===== Data shown

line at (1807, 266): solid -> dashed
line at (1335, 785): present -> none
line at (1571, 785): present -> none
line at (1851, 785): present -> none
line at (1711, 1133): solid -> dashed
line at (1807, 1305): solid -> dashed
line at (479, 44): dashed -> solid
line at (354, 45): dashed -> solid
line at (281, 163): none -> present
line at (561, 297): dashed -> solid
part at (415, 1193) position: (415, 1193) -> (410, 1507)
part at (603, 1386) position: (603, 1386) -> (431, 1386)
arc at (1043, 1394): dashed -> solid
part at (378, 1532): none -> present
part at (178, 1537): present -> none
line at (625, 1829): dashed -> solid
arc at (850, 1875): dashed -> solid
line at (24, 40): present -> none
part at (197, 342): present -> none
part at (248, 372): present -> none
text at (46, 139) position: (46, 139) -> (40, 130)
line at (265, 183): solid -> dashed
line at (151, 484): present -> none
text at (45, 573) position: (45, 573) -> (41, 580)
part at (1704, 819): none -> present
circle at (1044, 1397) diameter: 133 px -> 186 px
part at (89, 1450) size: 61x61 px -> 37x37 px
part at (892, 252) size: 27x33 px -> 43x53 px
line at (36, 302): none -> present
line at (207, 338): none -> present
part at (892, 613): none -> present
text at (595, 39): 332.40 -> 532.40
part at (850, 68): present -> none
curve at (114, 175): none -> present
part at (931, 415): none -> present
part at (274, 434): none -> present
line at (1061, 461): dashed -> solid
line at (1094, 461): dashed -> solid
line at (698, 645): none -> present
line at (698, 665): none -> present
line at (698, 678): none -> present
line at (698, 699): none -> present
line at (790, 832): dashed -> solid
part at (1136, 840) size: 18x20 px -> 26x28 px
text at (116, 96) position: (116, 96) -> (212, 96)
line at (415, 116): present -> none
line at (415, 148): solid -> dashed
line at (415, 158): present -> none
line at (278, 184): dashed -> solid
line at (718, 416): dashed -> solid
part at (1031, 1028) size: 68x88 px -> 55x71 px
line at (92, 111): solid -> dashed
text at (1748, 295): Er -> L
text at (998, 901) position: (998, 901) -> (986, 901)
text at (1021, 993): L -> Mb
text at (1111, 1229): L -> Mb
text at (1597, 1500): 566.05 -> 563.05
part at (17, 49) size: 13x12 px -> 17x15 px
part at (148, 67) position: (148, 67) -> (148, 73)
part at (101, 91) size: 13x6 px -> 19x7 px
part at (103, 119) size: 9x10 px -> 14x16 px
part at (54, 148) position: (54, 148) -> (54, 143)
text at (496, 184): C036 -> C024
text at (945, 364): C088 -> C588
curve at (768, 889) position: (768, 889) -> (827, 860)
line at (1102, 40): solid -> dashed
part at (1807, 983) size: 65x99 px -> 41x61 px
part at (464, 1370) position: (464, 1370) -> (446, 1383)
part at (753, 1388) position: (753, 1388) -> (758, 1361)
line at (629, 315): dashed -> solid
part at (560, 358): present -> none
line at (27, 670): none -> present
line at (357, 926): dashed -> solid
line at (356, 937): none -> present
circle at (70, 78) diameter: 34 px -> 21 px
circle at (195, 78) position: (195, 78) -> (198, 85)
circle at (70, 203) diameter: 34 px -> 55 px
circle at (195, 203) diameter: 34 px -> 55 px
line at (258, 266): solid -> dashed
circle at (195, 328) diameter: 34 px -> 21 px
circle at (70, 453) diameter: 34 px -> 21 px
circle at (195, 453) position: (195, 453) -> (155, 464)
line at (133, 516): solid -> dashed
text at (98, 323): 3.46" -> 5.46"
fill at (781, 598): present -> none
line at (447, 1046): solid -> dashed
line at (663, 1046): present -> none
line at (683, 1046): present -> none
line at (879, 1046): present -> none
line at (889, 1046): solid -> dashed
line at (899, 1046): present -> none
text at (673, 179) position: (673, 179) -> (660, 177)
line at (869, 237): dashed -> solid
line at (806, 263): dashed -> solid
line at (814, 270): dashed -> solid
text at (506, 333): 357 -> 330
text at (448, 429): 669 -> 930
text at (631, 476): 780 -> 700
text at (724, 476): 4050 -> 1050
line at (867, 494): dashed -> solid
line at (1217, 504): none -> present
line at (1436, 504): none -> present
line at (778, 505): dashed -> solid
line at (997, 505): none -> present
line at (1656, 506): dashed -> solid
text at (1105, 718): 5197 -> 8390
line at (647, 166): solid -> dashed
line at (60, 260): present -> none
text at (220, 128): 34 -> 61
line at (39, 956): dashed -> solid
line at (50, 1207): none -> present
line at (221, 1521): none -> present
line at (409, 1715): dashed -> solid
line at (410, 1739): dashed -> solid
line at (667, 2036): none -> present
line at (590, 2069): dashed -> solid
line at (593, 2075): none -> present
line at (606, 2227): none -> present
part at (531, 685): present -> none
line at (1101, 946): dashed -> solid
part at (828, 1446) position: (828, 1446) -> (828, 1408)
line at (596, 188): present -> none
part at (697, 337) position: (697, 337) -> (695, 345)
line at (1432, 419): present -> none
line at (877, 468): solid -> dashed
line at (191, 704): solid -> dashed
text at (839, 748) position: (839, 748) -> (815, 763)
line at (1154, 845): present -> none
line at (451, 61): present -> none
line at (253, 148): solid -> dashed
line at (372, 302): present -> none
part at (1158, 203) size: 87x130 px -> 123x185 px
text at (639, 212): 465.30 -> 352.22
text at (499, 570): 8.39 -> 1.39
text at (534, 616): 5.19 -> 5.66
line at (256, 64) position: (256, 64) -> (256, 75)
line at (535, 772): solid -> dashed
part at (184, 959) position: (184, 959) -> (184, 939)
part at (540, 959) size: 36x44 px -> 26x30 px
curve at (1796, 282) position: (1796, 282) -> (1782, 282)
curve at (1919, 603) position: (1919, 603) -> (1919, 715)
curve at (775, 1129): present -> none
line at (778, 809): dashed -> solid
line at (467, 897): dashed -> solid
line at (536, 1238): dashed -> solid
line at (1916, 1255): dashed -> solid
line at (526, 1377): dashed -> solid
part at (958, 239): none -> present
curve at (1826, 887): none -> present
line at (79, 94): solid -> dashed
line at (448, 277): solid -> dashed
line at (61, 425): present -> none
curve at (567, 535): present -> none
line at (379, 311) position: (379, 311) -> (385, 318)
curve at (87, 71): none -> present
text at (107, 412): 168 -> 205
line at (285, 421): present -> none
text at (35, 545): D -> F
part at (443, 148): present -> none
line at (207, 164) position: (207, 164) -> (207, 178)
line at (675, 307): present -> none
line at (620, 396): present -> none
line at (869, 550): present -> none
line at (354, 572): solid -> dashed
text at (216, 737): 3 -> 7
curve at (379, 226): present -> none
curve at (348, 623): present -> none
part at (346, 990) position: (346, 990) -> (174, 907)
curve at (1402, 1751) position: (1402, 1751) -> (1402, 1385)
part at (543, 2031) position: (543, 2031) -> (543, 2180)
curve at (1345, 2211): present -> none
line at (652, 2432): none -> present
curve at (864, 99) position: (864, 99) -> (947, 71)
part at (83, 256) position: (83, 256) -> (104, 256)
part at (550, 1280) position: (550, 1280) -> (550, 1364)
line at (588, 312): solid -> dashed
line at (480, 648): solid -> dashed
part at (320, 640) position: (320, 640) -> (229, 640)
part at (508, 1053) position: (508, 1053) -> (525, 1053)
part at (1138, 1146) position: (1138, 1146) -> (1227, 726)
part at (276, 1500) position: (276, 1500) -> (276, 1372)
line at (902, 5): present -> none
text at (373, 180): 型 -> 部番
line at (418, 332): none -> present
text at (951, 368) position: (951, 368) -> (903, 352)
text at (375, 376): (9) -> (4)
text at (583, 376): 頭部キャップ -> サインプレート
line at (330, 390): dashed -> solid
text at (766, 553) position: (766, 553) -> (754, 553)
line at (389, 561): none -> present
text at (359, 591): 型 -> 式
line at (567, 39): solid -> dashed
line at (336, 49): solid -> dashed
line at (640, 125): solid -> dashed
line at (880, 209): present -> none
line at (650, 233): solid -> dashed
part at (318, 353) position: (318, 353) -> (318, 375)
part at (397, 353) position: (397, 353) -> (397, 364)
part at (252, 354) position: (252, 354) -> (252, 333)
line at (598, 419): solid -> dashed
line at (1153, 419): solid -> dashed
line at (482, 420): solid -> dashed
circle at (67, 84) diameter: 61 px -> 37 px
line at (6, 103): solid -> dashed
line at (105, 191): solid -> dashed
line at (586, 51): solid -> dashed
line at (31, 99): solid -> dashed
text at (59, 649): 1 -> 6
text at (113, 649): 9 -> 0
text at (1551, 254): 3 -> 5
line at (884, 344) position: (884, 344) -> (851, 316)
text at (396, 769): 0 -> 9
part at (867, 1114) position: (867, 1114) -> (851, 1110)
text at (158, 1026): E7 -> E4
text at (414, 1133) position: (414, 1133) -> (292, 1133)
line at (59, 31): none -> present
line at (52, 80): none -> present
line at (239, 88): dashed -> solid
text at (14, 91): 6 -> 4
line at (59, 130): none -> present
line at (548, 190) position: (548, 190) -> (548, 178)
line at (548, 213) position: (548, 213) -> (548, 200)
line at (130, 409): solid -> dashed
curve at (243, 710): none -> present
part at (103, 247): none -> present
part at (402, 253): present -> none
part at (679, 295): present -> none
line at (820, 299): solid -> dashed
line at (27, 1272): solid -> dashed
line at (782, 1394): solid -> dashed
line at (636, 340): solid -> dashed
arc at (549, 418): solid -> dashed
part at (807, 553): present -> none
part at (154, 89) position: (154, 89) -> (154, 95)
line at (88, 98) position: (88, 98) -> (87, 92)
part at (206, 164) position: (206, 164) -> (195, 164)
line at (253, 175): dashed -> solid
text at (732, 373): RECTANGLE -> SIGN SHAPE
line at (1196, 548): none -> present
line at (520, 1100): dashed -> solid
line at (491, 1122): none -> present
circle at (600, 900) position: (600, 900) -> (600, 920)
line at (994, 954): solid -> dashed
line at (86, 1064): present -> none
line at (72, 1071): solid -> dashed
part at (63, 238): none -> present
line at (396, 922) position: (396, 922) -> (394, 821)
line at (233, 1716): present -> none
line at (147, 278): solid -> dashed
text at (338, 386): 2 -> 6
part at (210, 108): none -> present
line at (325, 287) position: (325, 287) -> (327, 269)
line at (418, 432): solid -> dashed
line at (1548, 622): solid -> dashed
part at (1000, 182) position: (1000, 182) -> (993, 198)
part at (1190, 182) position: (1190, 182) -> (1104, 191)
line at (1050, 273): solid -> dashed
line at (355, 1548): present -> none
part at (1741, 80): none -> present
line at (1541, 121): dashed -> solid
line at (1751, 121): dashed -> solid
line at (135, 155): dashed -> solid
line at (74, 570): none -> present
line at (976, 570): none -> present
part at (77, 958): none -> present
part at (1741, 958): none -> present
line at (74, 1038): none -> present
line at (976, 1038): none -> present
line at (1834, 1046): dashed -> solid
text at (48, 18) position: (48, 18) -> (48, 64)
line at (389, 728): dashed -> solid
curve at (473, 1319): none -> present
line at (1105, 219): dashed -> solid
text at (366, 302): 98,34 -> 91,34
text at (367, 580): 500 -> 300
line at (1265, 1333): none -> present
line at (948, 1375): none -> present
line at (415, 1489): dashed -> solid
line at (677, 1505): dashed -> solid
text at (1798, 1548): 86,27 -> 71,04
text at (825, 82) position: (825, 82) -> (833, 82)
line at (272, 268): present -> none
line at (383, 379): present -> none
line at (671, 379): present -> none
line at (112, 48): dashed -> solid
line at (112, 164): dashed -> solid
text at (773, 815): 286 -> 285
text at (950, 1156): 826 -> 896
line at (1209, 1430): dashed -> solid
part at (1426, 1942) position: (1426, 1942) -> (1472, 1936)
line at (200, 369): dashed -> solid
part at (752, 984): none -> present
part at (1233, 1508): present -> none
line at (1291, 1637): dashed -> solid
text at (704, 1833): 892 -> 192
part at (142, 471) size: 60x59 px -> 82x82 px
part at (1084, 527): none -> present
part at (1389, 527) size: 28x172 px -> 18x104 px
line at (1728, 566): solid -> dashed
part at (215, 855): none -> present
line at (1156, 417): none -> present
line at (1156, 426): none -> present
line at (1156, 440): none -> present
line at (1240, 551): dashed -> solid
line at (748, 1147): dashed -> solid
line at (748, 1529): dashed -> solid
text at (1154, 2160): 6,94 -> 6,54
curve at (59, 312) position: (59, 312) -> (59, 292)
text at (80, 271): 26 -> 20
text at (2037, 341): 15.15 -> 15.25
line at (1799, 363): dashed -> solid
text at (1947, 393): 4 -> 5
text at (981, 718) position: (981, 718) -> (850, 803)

==========

**Given exercise**
Report every line of the records that contains the word "diameter", copying each line in full. Case counts.

**Complete output**
circle at (1044, 1397) diameter: 133 px -> 186 px
circle at (70, 78) diameter: 34 px -> 21 px
circle at (70, 203) diameter: 34 px -> 55 px
circle at (195, 203) diameter: 34 px -> 55 px
circle at (195, 328) diameter: 34 px -> 21 px
circle at (70, 453) diameter: 34 px -> 21 px
circle at (67, 84) diameter: 61 px -> 37 px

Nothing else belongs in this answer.